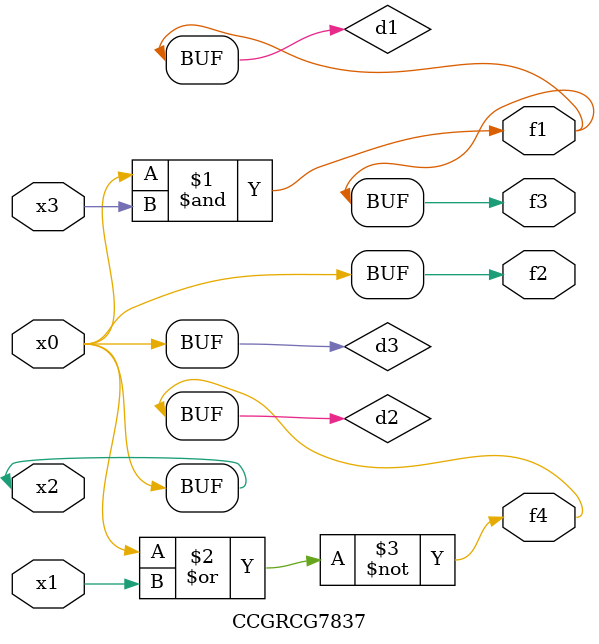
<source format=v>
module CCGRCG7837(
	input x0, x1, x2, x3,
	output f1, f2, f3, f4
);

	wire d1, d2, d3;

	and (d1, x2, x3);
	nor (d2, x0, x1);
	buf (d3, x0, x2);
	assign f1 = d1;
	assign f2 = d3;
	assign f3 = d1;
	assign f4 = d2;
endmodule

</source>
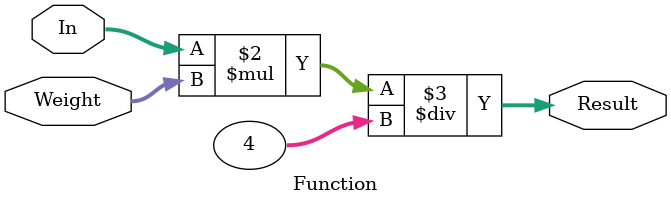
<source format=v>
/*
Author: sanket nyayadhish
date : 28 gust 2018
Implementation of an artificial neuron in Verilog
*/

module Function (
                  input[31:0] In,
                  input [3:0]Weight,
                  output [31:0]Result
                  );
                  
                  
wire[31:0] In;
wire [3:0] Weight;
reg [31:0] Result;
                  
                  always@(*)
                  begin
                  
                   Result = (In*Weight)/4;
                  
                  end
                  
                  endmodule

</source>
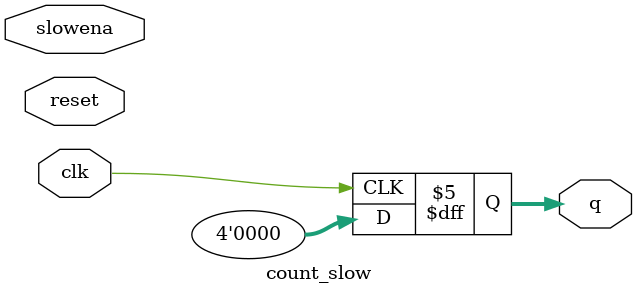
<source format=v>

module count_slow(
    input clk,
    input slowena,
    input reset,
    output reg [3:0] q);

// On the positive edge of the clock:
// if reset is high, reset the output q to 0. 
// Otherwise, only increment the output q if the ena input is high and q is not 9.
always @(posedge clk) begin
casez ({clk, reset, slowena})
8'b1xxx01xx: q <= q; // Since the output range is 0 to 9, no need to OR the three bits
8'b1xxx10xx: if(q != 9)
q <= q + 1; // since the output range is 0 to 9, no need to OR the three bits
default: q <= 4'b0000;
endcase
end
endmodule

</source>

================================

- **What is required**:
Word for word, return the lines from the one holding "q <= q + 1; // since" through the end of the entries above.

- **Output of the task**:
q <= q + 1; // since the output range is 0 to 9, no need to OR the three bits
default: q <= 4'b0000;
endcase
end
endmodule

</source>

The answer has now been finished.